Comments solicited: April, 1993
Comments received: May, 1993


  1. Meister, R.T. (ed.). 1992. Farm Chemicals Handbook '92. Meister Publishing Company, Willoughby, OH.
  2. U.S. Department of Agriculture, Soil Conservation Service. 1990 (Nov.). SCS/ARS/CES Pesticide Properties Database: Version 2.0 (Summary). USDA - Soil Conservation Service, Syracuse, NY.
  3. Maddy, K.T. et al. 1984 (Feb. 14). A study of fluvalinate dislodgeable degradation rates on orange foliage in Tulare County in California during May 1983. California Department of Food and Agriculture, Sacramento, CA.
  4. Occupational Health Services, Inc. 1993 (Nov. 17). MSDS for Resmethrin. OHS Inc., Secaucus, NJ.

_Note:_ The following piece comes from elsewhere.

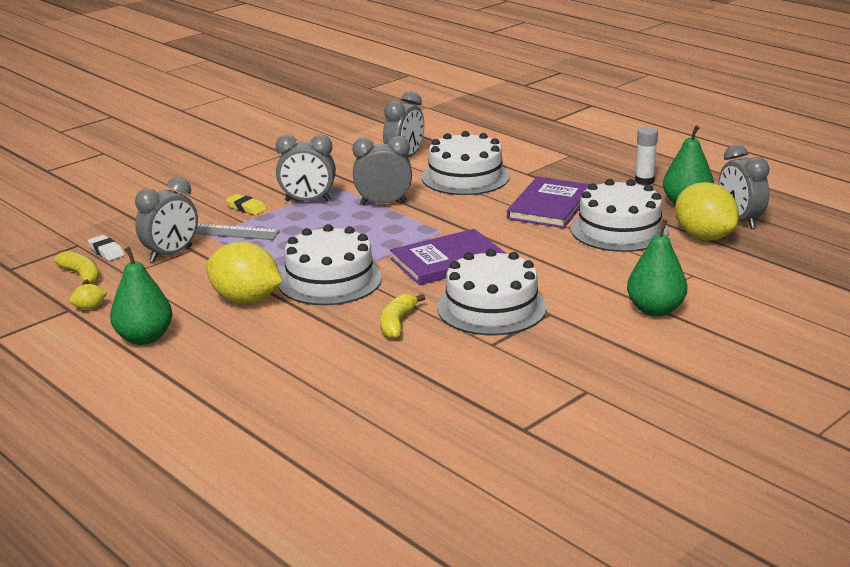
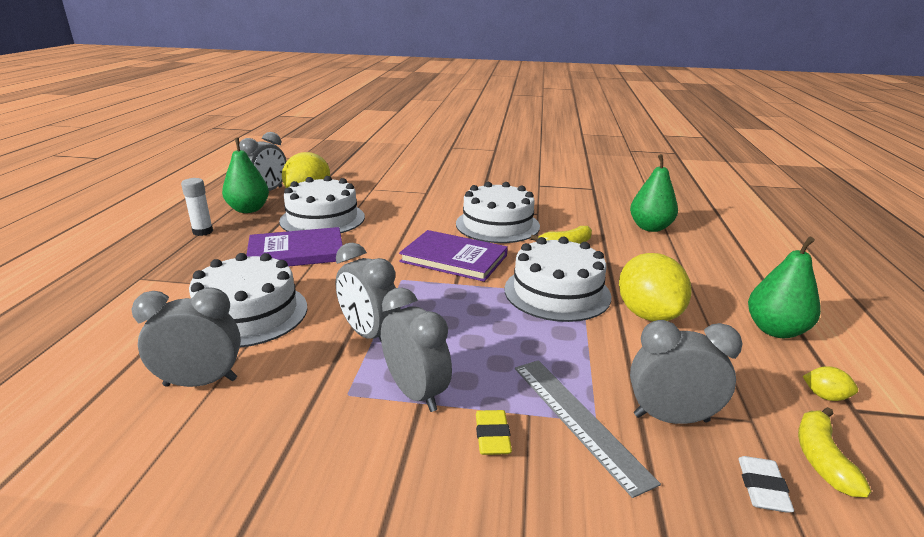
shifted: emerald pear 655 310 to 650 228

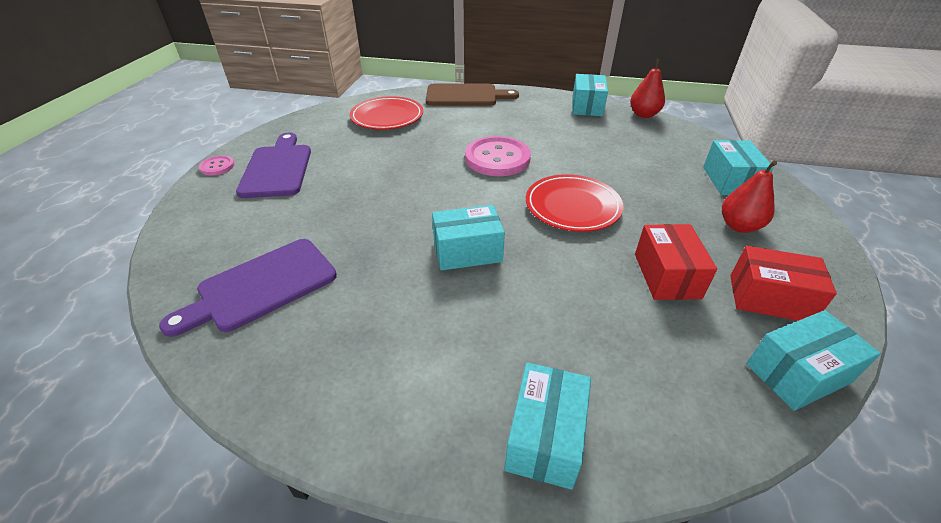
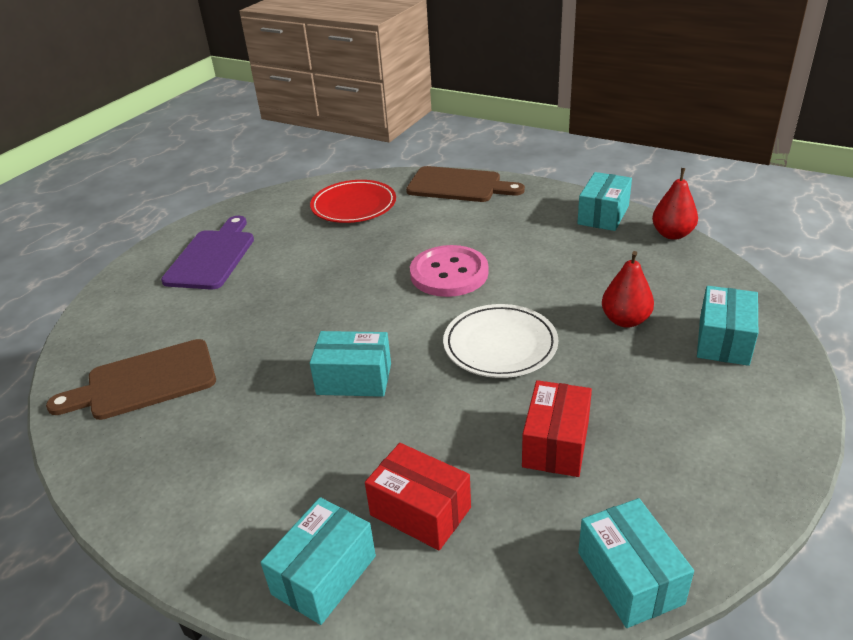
gone: rosy shirt button 217 166
shifted: crimson pear 739 226 to 625 320; crimson box 769 298 to 420 511
repainted: crimson dinner plate 572 206 to white dinner plate 500 345; violet chopping board 261 286 to dark brown chopping board 144 381
rotated: turquoise box 797 373 = 630 577 75 degrees clockwise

  5. U.S. Environmental Protection Agency. March 31, 1986. Pesticide Fact Sheet Number 86: Fluvalinate. US EPA, Office of Pesticide Programs, Registration Div., Washington, DC.
  6. Waller, G.D., et al. 1988. Pyrethroid residues and toxicity to honeybees of selected pyrethroid formulations applied to cotton in Arizona. J. of Economic Entomology 81 (4): 1022-6.
  7. Muir, D.C.G., et al. 1985. Bioconcentration of cypermethrin, deltamethrin, fenvalerate and permethrin by Chironomus tentans larvae in sediment and water. Environmental Toxicology and Chemistry 4: 51-61.
  8. Bradbury, S.P. and J.R. Coats. 1989. Toxicokinetics and toxicodynamics of pyrethroid insecticides in fish. Environmental Toxicology and Chemistry 8: 373-380.
  9. Haya, K. 1989. Toxicity of pyrethroid insecticides to fish. Environmental Toxicology and Chemistry 8: 381-391.